Data in this exercise:
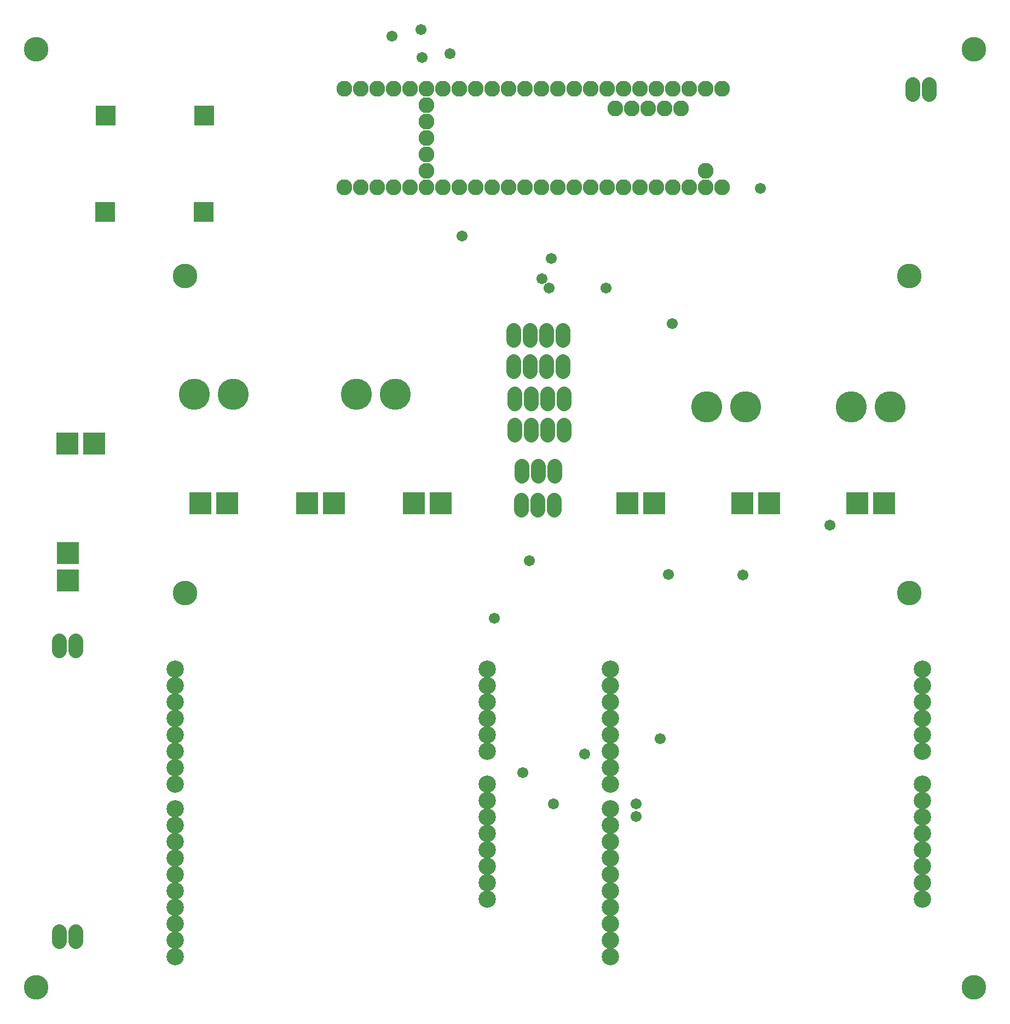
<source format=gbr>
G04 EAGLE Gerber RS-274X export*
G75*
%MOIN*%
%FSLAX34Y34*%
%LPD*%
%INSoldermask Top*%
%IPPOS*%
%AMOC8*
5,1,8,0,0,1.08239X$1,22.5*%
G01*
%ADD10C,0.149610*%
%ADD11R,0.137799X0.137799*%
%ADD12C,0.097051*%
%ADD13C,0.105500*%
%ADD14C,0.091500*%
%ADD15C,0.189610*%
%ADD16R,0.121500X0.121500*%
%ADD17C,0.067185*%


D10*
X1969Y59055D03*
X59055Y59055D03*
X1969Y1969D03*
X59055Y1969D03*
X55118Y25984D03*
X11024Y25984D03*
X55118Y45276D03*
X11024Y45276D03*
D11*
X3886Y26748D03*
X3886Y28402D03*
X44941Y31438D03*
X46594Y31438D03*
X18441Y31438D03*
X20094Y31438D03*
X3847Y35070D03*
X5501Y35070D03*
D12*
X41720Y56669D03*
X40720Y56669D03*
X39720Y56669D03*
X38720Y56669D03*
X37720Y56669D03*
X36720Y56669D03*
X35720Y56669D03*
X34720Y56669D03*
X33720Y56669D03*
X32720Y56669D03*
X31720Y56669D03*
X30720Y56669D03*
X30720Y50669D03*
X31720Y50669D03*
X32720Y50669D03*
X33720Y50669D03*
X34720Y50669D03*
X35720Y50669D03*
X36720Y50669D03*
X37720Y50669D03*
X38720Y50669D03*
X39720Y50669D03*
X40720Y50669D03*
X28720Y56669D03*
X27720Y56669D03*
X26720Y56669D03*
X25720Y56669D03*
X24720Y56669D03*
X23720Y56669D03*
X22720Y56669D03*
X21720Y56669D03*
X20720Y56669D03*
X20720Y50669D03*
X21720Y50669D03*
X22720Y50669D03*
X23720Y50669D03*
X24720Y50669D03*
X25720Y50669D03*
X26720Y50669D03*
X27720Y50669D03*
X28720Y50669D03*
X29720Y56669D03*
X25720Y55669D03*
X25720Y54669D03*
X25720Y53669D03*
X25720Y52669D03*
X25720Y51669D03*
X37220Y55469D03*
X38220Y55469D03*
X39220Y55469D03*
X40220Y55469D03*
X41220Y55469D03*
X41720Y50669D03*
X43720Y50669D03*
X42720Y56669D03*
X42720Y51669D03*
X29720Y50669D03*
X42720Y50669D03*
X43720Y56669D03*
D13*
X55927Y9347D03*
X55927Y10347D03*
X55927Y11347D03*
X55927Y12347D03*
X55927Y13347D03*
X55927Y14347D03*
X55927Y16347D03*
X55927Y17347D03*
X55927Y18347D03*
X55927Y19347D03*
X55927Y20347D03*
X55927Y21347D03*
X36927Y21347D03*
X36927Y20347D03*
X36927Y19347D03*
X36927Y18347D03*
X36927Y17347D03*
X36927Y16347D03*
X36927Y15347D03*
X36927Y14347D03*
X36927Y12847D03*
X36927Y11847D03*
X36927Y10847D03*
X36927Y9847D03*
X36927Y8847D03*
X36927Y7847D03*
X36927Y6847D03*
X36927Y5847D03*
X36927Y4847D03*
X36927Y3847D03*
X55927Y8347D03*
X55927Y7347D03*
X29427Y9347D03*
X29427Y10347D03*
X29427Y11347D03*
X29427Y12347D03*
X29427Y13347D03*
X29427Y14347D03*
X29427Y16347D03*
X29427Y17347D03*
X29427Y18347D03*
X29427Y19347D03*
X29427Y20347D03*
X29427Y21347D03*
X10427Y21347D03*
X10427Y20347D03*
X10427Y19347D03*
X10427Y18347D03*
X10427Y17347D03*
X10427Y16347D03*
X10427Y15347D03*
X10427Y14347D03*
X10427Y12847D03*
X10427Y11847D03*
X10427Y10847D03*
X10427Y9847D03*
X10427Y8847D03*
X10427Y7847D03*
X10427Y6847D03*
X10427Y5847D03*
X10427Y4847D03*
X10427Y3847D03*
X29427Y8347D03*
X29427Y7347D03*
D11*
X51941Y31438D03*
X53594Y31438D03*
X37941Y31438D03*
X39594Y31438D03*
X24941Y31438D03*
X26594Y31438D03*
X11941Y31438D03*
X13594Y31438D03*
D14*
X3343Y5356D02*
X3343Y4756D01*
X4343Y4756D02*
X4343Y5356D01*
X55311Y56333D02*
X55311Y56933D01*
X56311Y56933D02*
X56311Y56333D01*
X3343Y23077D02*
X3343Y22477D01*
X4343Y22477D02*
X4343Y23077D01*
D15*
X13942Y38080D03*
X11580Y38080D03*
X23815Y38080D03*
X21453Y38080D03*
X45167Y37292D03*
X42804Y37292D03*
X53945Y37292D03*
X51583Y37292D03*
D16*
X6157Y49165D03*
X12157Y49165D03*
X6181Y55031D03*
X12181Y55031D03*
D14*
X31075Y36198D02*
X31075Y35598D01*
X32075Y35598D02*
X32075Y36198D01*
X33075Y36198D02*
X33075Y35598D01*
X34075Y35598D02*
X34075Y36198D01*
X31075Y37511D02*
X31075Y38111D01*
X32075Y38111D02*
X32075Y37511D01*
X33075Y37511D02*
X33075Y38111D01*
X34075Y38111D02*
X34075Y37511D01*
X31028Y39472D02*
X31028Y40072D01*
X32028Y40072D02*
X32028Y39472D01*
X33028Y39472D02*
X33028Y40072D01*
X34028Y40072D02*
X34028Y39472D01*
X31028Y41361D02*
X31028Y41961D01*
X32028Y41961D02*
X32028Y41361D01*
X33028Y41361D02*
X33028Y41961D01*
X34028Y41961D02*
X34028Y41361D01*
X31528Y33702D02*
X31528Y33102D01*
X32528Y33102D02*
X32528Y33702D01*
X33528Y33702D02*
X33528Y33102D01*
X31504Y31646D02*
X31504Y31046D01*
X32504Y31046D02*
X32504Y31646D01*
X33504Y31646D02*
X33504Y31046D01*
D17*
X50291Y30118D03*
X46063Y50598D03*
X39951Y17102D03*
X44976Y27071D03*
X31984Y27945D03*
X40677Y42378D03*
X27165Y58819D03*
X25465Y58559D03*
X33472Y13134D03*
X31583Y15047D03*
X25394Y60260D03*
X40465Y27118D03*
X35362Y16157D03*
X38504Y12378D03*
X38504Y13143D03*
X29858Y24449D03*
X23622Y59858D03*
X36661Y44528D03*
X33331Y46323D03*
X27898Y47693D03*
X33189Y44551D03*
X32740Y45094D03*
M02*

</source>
--
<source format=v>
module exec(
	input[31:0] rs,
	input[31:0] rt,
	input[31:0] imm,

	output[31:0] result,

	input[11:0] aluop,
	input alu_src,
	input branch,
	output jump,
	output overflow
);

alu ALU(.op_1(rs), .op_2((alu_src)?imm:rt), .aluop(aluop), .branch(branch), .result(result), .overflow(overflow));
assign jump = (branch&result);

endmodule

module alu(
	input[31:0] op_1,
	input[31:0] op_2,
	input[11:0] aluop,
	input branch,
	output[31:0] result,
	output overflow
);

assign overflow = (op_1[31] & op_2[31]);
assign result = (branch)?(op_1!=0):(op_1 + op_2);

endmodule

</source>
...
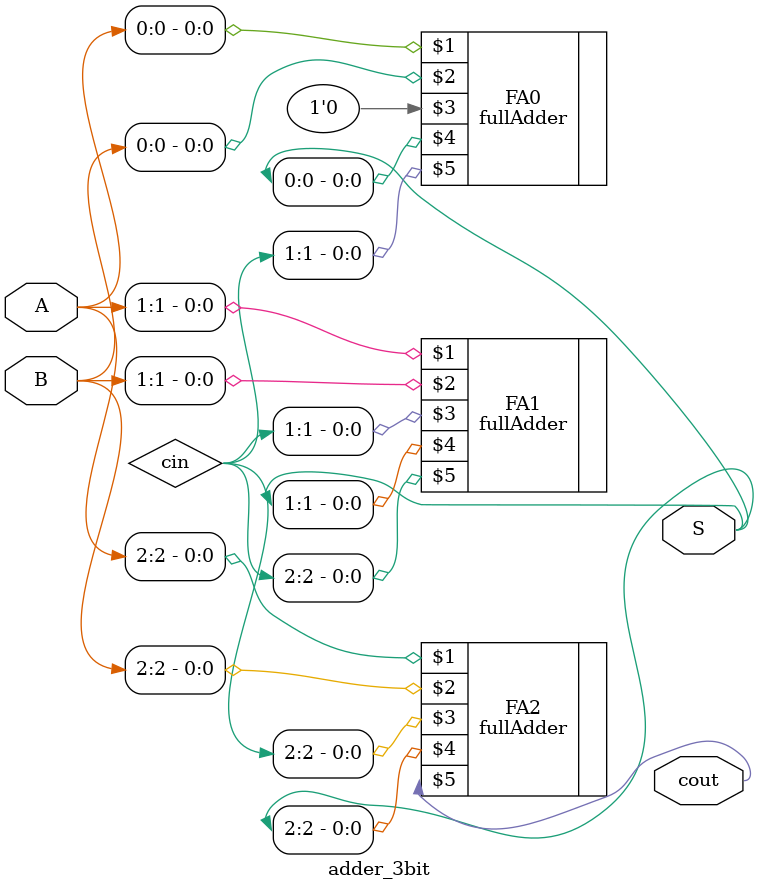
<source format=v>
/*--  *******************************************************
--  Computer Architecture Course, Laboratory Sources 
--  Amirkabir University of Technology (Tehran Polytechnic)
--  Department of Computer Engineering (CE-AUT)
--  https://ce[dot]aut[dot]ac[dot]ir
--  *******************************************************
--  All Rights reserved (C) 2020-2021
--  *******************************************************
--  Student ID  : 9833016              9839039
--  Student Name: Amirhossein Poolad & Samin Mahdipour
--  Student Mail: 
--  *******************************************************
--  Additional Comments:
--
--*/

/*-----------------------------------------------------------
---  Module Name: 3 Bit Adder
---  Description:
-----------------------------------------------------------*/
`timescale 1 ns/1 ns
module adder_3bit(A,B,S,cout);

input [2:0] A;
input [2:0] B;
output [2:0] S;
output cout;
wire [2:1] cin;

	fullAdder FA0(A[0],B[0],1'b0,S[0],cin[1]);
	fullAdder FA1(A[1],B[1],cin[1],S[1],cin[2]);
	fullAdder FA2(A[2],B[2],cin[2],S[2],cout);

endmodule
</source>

Assignment: Pick out every line above that contains the word "Computer" and copy it.

Response to this task:
--  Computer Architecture Course, Laboratory Sources 
--  Department of Computer Engineering (CE-AUT)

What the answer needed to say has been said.